## Short exercise:
Copy out every line of the material below that contains the word "second".

################

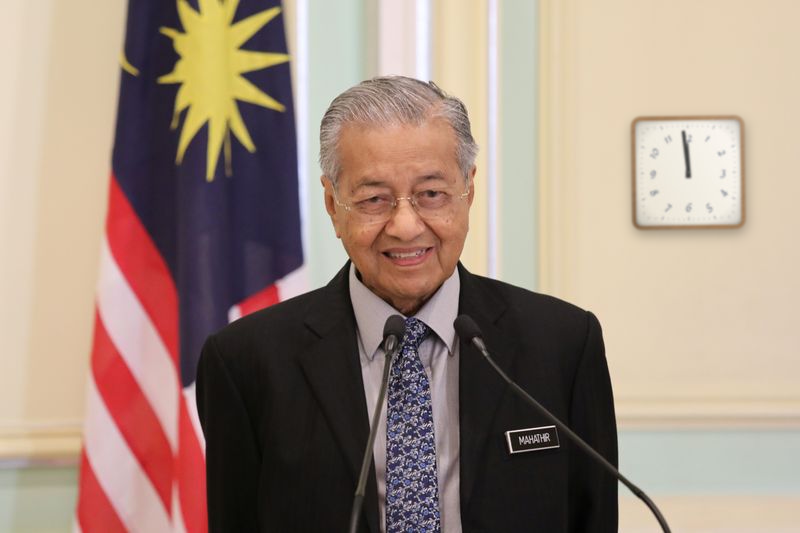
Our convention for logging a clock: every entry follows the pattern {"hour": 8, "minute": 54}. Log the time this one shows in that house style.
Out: {"hour": 11, "minute": 59}
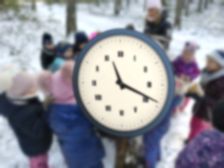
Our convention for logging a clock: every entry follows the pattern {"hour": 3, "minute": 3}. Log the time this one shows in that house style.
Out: {"hour": 11, "minute": 19}
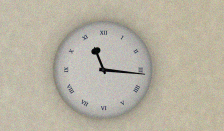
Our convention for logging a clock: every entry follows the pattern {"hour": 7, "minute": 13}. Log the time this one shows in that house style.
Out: {"hour": 11, "minute": 16}
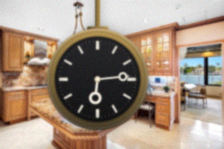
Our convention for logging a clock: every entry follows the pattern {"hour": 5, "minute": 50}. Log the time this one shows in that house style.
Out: {"hour": 6, "minute": 14}
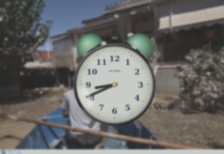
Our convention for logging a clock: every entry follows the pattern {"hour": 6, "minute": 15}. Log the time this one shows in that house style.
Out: {"hour": 8, "minute": 41}
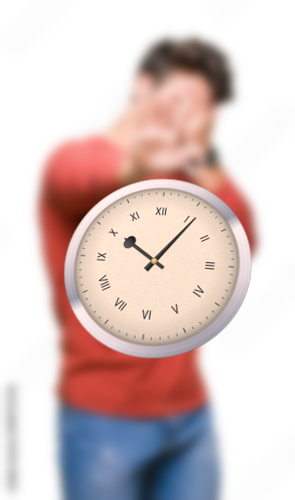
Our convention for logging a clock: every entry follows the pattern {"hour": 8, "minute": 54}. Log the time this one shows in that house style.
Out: {"hour": 10, "minute": 6}
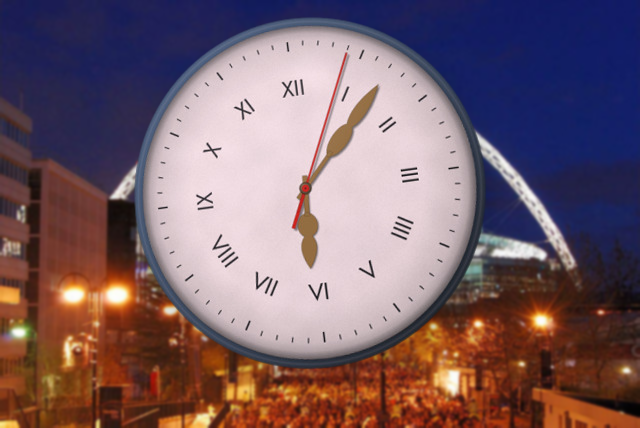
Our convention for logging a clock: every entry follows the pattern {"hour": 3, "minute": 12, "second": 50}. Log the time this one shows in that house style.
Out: {"hour": 6, "minute": 7, "second": 4}
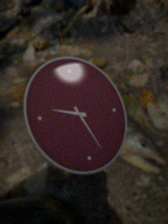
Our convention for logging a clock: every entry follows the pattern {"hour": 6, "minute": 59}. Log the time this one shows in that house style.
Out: {"hour": 9, "minute": 26}
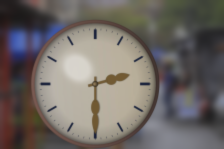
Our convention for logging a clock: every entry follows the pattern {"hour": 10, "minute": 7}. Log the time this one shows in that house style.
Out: {"hour": 2, "minute": 30}
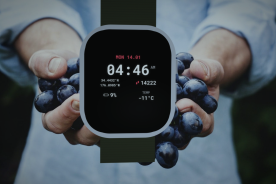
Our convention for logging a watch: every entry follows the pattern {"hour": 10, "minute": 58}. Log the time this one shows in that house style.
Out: {"hour": 4, "minute": 46}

################

## Solution for this exercise:
Our convention for logging a clock: every entry follows the pattern {"hour": 3, "minute": 12, "second": 50}. Log the time this one shows in that house style.
Out: {"hour": 6, "minute": 7, "second": 4}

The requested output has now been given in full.